The tasks:
a) In the Clay County ordinance on road impact fee deferral, how many days does an owner in default have to cure it after written notice?
b) Using the Clay County ordinance on road impact fee deferral, mark each statement yes or no, and quote the words that decide it: (i) The application for deferral must be filed before electrical power clearance is requested. (ii) The deferral agreement may be assigned away from the home it covers. (iii) The county manager is allowed to enter into the deferral agreement.

Document passage:
————————
Clay County |
Code of Ordinances |
Chapter 16. PLANNING AND DEVELOPMENT |
Article V. ROAD IMPACT FEES |
Division 3. MISCELLANEOUS PROVISIONS |
§ 16-102. Affordable and workforce housing impact fee deferral.
(a)
Pursuant to the requirements established in this section, the county shall defer the payment of the impact fees for any new owner-occupied residential construction which qualifies as affordable housing or workforce housing as defined herein, subject to the availability of other county revenues to replace any impact fee revenues lost due to granting such deferral.
(b)
Any applicant seeking an affordable housing or workforce housing deferral for proposed residential road impact construction shall file with the impact fee coordinator an application for deferral, prior to requesting electrical power clearance for the proposed residential road impact construction. The application for deferral shall contain the following:
(1)
The name and address of the initial purchaser;
(2)
The legal description of the residential road impact construction;
(3)
The proposed selling price of the residential road impact construction;
(4)
Evidence that the residential road impact construction shall be occupied by very low-income persons, low-income persons or moderate income persons, as certified by the impact fee coordinator; and
(5)
Evidence that the residential road impact construction is funded by a governmental affordable housing program, if applicable.
(c)
If the proposed residential road impact construction meets the requirements for an affordable housing or workforce housing deferral as set forth in this section, the county manager shall be authorized to enter into an affordable housing impact fee deferral agreement (the "deferral agreement") with the developer or the initial purchaser, as applicable. The deferral agreement shall be accepted by the county in lieu of prompt payment of the road impact fees that would otherwise be due and payable but for the agreement. The deferral agreement shall provide for, at a minimum, the following, and shall further include such provisions deemed necessary by the commission to effectuate the provisions of this section:
(1)
The deferred road impact fees shall be a lien on the road impact construction for the duration of the deferral period established pursuant to this section. The lien may be foreclosed upon in the event of noncompliance with the requirements of the deferral agreement. The lien shall terminate upon the expiration of a deferral period or upon payment of the lien following a sale or transfer of the road impact construction as provided herein. Such termination of the lien shall be evidenced by the recording of a release or satisfaction of lien in the public records of the county. Such release shall be recorded upon payment in full.
(2)
Neither the deferred road impact fees nor the deferral agreement shall be transferred, assigned, credited or otherwise conveyed from the residential road impact construction. The deferral of road impact fees and the deferral agreement shall run with the land.
(3)
In the event the owner is in default under the deferral agreement, and the default is not cured within thirty (30) days after written notice is provided to the owner, the commission may at its sole option collect the road impact fee amounts in default or bring a civil action to enforce the deferral agreement or declare that the deferred road impact fees are then in default and immediately due and payable. The commission shall be entitled to recover all fees and costs, including attorney's fees and costs, incurred by the county in enforcing the deferral agreement plus interest at the then maximum statutory rate for judgments calculated on a calendar day basis until paid. In the event the county initially funded the deferred road impact fee for the residential road impact construction from other available county revenues, the deferred road impact fees collected upon a breach of the deferral agreement will be used to repay such county funds.
————————
Data section:

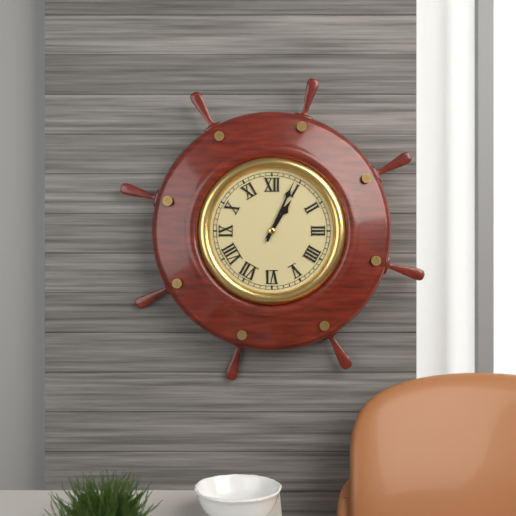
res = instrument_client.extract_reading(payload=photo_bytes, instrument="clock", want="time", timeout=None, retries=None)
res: 1:04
————————
Set of answers:
a) Thirty (30) days.

b)
(i) Yes: "prior to requesting electrical power clearance for the proposed residential road impact construction"
(ii) No: "Neither the deferred road impact fees nor the deferral agreement shall be transferred, assigned, credited or otherwise conveyed from the residential road impact construction."
(iii) Yes: "the county manager shall be authorized to enter into an affordable housing impact fee deferral agreement"